What this exercise asks:
1 – In the Bear Hawk article, what marking is engraved on the inside of the bathtub chassis?
2 – From the Bear Hawk article, print the passage starting at "So the Bear" and ending at "what I received.".
3 – Proceed with the Bear Hawk article from the point where it stops.

Extract provided:

══════

So the Bear Hawk is a direct heir of the popular Falcon of the 80's, but also the first and unique buggy version of a chassis that Tamiya later used as a Stadium Truck platform. Now it's time to check what I received.
My Bear Hawk when it arrived
As the seller described it, the model is in great condition. The bodyshell is new, as the bathtub chassis. The remaining parts look like they just need to be cleaned, but I didn't notice any crack or upcoming failure. On the other side, the tires are dead-worn and the battery plate is missing.
My model will entirely be stripped down and cleaned, and ball bearings will be installed.
The Bear Hawk chassis
To be true, we could almost talk about the Falcon chassis since the bathtub wears "The Falcon" marking engraved on the inside. Of course, you can only see this once you have entirely disassembled the model:
As usual, all the hardware was left apart. Cleaning was a quick operation since the model only had dust layers on some parts. So here, the full strip down mostly serves to enjoy the rebuild and to learn more about the model.

══════

Provided records:
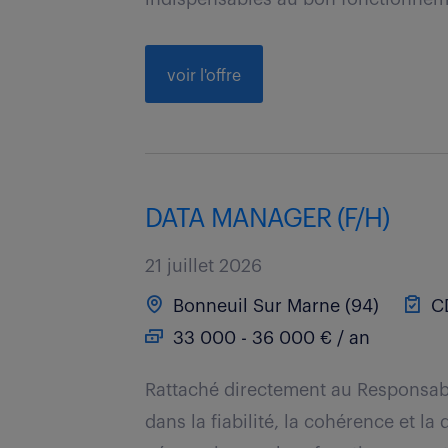
voir l'offre
DATA MANAGER (F/H)
21 juillet 2026
Bonneuil Sur Marne (94)
C
33 000 - 36 000 € / an
Rattaché directement au Responsabl
dans la fiabilité, la cohérence et l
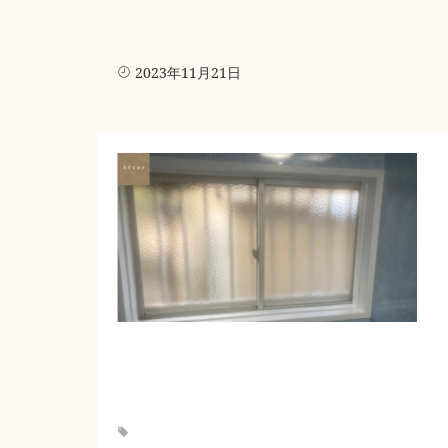
2023年11月21日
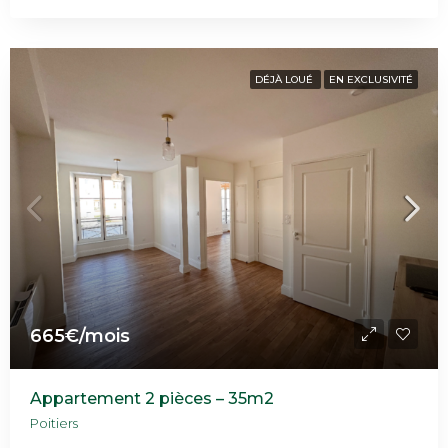
DÉJÀ LOUÉ
EN EXCLUSIVITÉ
665€/mois
Appartement 2 pièces – 35m2
Poitiers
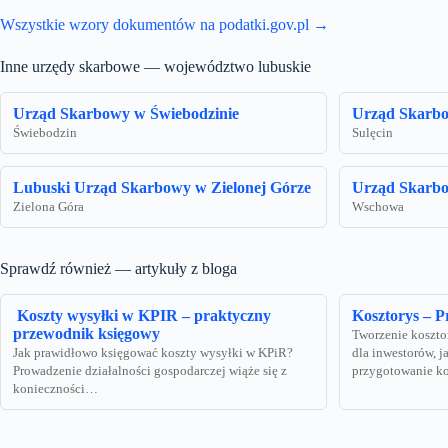
Wszystkie wzory dokumentów na podatki.gov.pl →
Inne urzędy skarbowe — województwo lubuskie
Urząd Skarbowy w Świebodzinie
Urząd Skarbo
Świebodzin
Sulęcin
Lubuski Urząd Skarbowy w Zielonej Górze
Urząd Skarb
Zielona Góra
Wschowa
Sprawdź również — artykuły z bloga
Koszty wysyłki w KPIR – praktyczny
Kosztorys – 
przewodnik księgowy
Tworzenie koszto
Jak prawidłowo księgować koszty wysyłki w KPiR?
dla inwestorów, 
Prowadzenie działalności gospodarczej wiąże się z
przygotowanie 
konieczności…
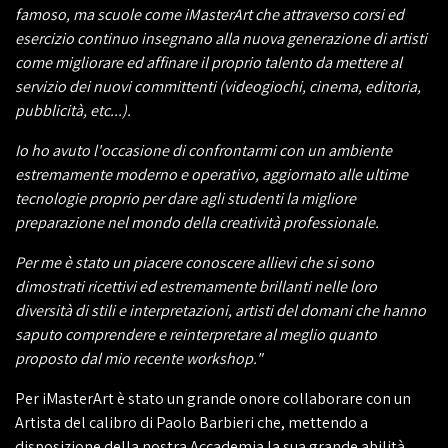
famoso, ma scuole come iMasterArt che attraverso corsi ed
esercizio continuo insegnano alla nuova generazione di artisti
come migliorare ed affinare il proprio talento da mettere al
servizio dei nuovi committenti (videogiochi, cinema, editoria,
pubblicità, etc...).
Io ho avuto l'occasione di confrontarmi con un ambiente
estremamente moderno e operativo, aggiornato alle ultime
tecnologie proprio per dare agli studenti la migliore
preparazione nel mondo della creatività professionale.
Per me è stato un piacere conoscere allievi che si sono
dimostrati ricettivi ed estremamente brillanti nelle loro
diversità di stili e interpretazioni, artisti del domani che hanno
saputo comprendere e reinterpretare al meglio quanto
proposto dal mio recente workshop."
Per iMasterArt è stato un grande onore collaborare con un
Artista del calibro di Paolo Barbieri che, mettendo a
disposizione della nostra Accademia la sua grande abilità,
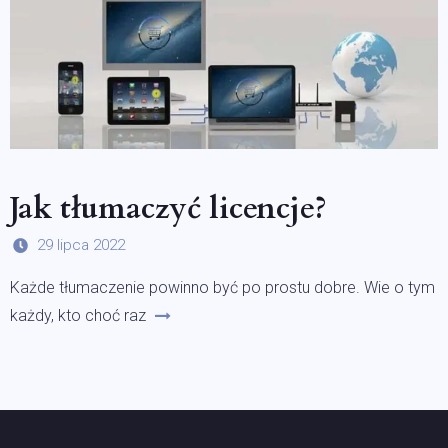
Jak tłumaczyć licencje?
29 lipca 2022
Każde tłumaczenie powinno być po prostu dobre. Wie o tym
każdy, kto choć raz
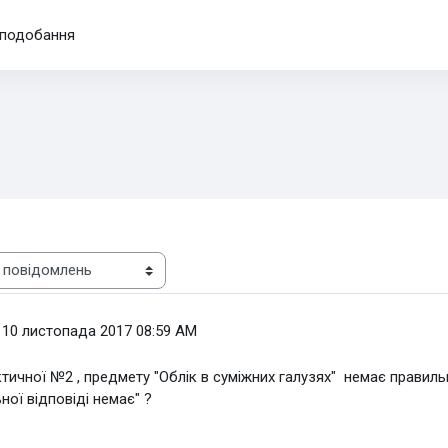
подобання
 10 листопада 2017 08:59 AM
ичної №2 , предмету "Облік в суміжних галузях" немає правильн
ої відповіді немає" ?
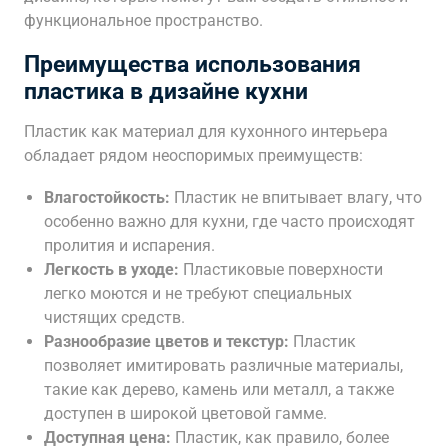
функциональное пространство.
Преимущества использования
пластика в дизайне кухни
Пластик как материал для кухонного интерьера
обладает рядом неоспоримых преимуществ:
Влагостойкость:
Пластик не впитывает влагу, что
особенно важно для кухни, где часто происходят
пролития и испарения.
Легкость в уходе:
Пластиковые поверхности
легко моются и не требуют специальных
чистящих средств.
Разнообразие цветов и текстур:
Пластик
позволяет имитировать различные материалы,
такие как дерево, камень или металл, а также
доступен в широкой цветовой гамме.
Доступная цена:
Пластик, как правило, более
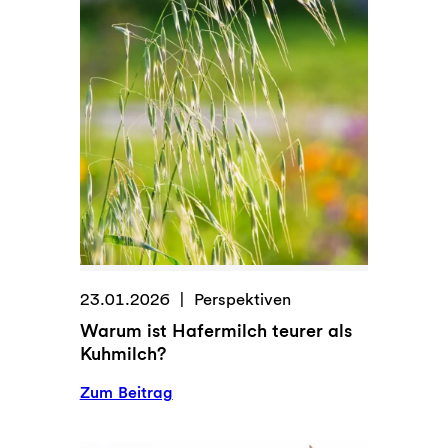
s
p
u
r
t
:
J
e
t
z
t
L
23.01.2026
Perspektiven
o
Warum ist Hafermilch teurer als
c
Kuhmilch?
k
e
:
Zum Beitrag
r
W
u
a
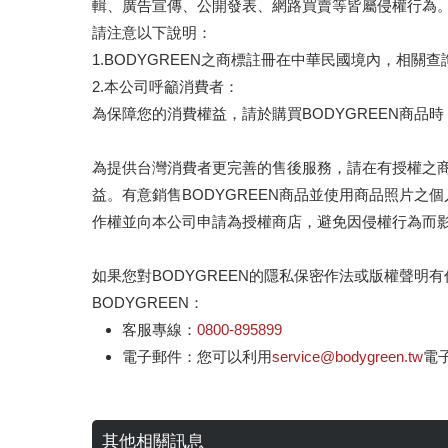
輯、廣告宣傳、公開發表、網路買賣等皆屬侵權行為
請注意以下說明：
1.BODYGREEN之商標註冊在中華民國境內，相關
2.本公司呼籲消費者：
為保障您的消費權益，請於購買BODYGREEN商
為提供台灣消費者更完善的售後服務，請在有授權之商
益。有意銷售BODYGREEN商品並使用商品照片
作權並向本公司申請為授權商店，避免因侵權行為而
如果您對BODYGREEN的隱私保密作法或版權聲
BODYGREEN：
客服專線：
0800-895899
電子郵件：您可以利用
service@bodygreen.tw
電
其他相關訊息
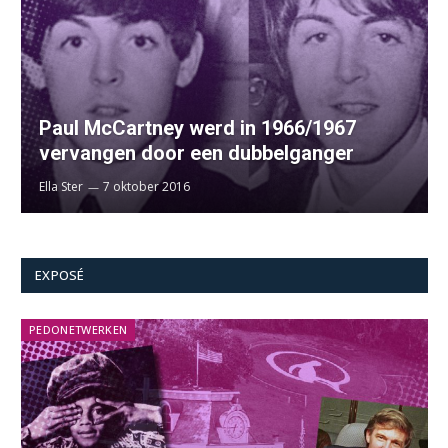
Paul McCartney werd in 1966/1967
vervangen door een dubbelganger
Ella Ster
7 oktober 2016
EXPOSÉ
PEDONETWERKEN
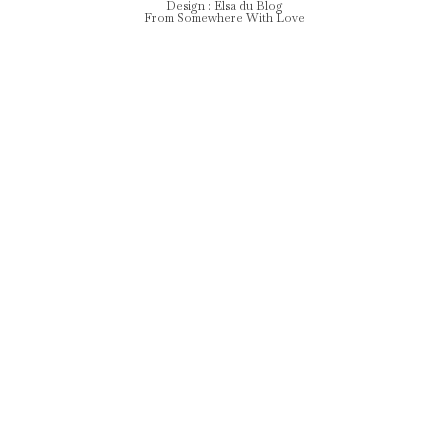
Design :
Elsa
du Blog
From Somewhere With Love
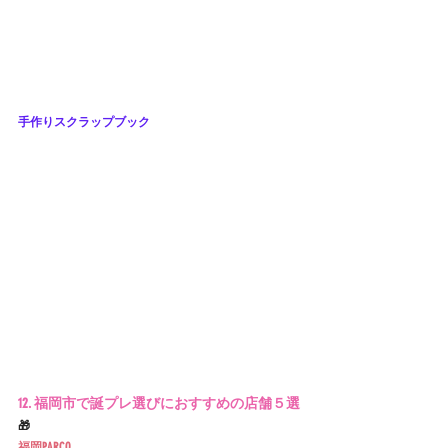
手作りスクラップブック
12. 福岡市で誕プレ選びにおすすめの店舗５選
🎁
福岡PARCO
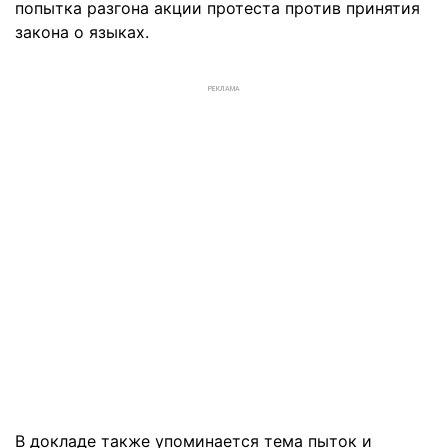
попытка разгона акции протеста против принятия
закона о языках.
РЕКЛАМА
В докладе также упоминается тема пыток и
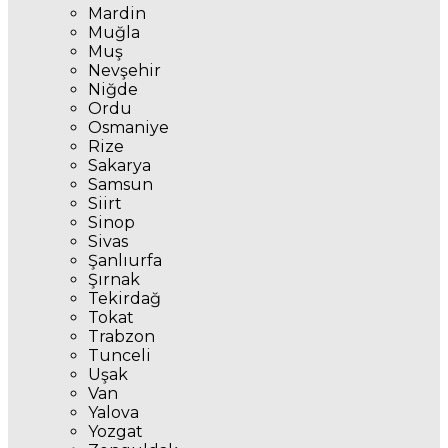
Mardin
Muğla
Muş
Nevşehir
Niğde
Ordu
Osmaniye
Rize
Sakarya
Samsun
Siirt
Sinop
Sivas
Şanlıurfa
Şırnak
Tekirdağ
Tokat
Trabzon
Tunceli
Uşak
Van
Yalova
Yozgat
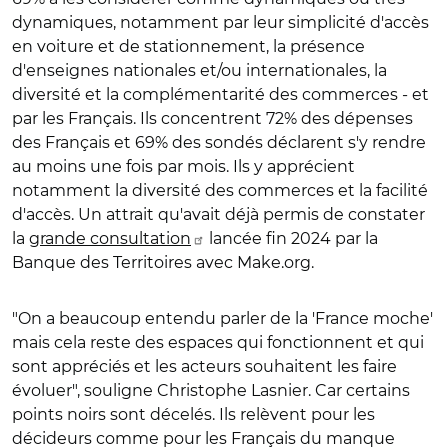
dynamiques, notamment par leur simplicité d'accès
en voiture et de stationnement, la présence
d'enseignes nationales et/ou internationales, la
diversité et la complémentarité des commerces - et
par les Français. Ils concentrent 72% des dépenses
des Français et 69% des sondés déclarent s'y rendre
au moins une fois par mois. Ils y apprécient
notamment la diversité des commerces et la facilité
d'accès. Un attrait qu'avait déjà permis de constater
la
grande consultation
lancée fin 2024 par la
Banque des Territoires avec Make.org.
"On a beaucoup entendu parler de la 'France moche'
mais cela reste des espaces qui fonctionnent et qui
sont appréciés et les acteurs souhaitent les faire
évoluer", souligne Christophe Lasnier. Car certains
points noirs sont décelés. Ils relèvent pour les
décideurs comme pour les Français du manque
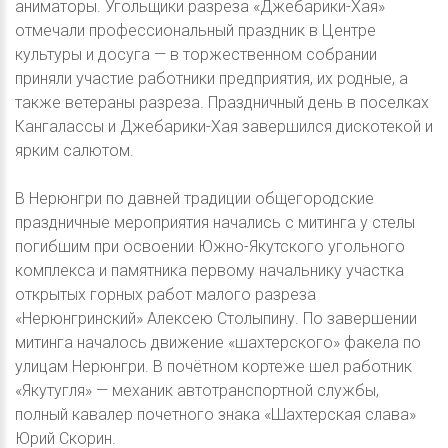
аниматоры. Угольщики разреза «Джебарики-Хая»
отмечали профессиональный праздник в Центре
культуры и досуга — в торжественном собрании
приняли участие работники предприятия, их родные, а
также ветераны разреза. Праздничный день в поселках
Кангалассы и Джебарики-Хая завершился дискотекой и
ярким салютом.
В Нерюнгри по давней традиции общегородские
праздничные мероприятия начались с митинга у стелы
погибшим при освоении Южно-Якутского угольного
комплекса и памятника первому начальнику участка
открытых горных работ малого разреза
«Нерюнгринский» Алексею Столыпину. По завершении
митинга началось движение «шахтерского» факела по
улицам Нерюнгри. В почётном кортеже шел работник
«Якутугля» — механик автотранспортной службы,
полный кавалер почетного знака «Шахтерская слава»
Юрий Скорин.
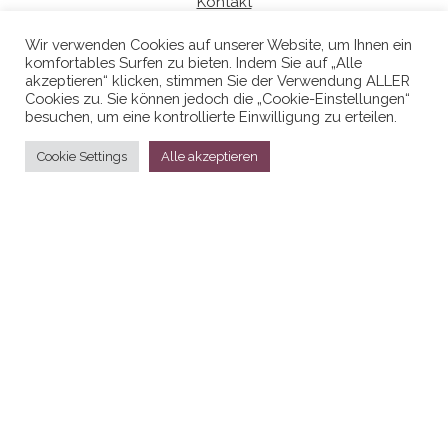
Kontakt
Wir verwenden Cookies auf unserer Website, um Ihnen ein
komfortables Surfen zu bieten. Indem Sie auf „Alle
Datenschutzerklaerung
akzeptieren“ klicken, stimmen Sie der Verwendung ALLER
Cookies zu. Sie können jedoch die „Cookie-Einstellungen“
besuchen, um eine kontrollierte Einwilligung zu erteilen.
Cookie Settings
Alle akzeptieren
Stolz präsentiert von
WordPress
|
Theme:
Head Blog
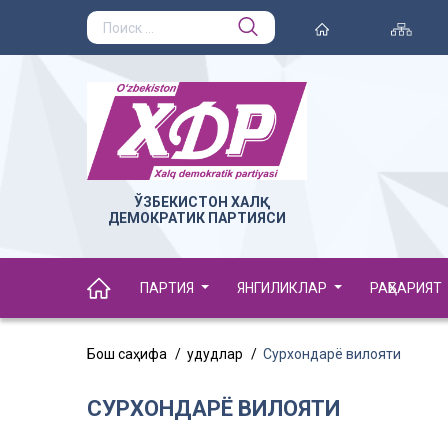
ЎЗБЕКИСТОН ХАЛҚ
ДЕМОКРАТИК ПАРТИЯСИ
ПАРТИЯ
ЯНГИЛИКЛАР
РАҲБАРИЯТ
Бош саҳифа
Ҳудудлар
Сурхондарё вилояти
СУРХОНДАРЁ ВИЛОЯТИ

══════

Results by task:
1 – "The Falcon"

2 –
So the Bear Hawk is a direct heir of the popular Falcon of the 80's, but also the first and unique buggy version of a chassis that Tamiya later used as a Stadium Truck platform. Now it's time to check what I received.

3 –
Now, let's take the manual and start with the first step, the bevel gear differential assembly:
Next, we close the gearbox after fitting the motor. About it, the motor pinion needs to be fitted at the very end of the motor axle: this is quite a surprise since the pinion can not be correctly centered with the counter gear. Obviously, the motor axle isn't long enough and the result is the same when using the standard Mabuchi 540. Don't worry though, it works fine even if we are far from the usual Tamiya standards when it comes to parts adjustment. To finish with the gearbox, lower arms and dogbones are fitted:
That's it: the rear end is finished(!). So let's go for the front end that requires even less time for the build:
Electronics to fit into the bathtub chassis:
This might seems strange, but this step took me longer than any other, probably because I wanted to keep the original mechanical speed controller, even if not connected. By the way, the rear damper mount was fitted in order to fix the mechanical speed controller resistor.
We are now almost reaching the end of the build since it is time to fit the front and rear ends to the bathtub:
One note : the blue plate holding the battery pack is a custom replacement since the original part was missing. I simply cut a plastic cover to the shape I wanted. It works just fine using the original posts, but I will replace it with the original part as soon as I can.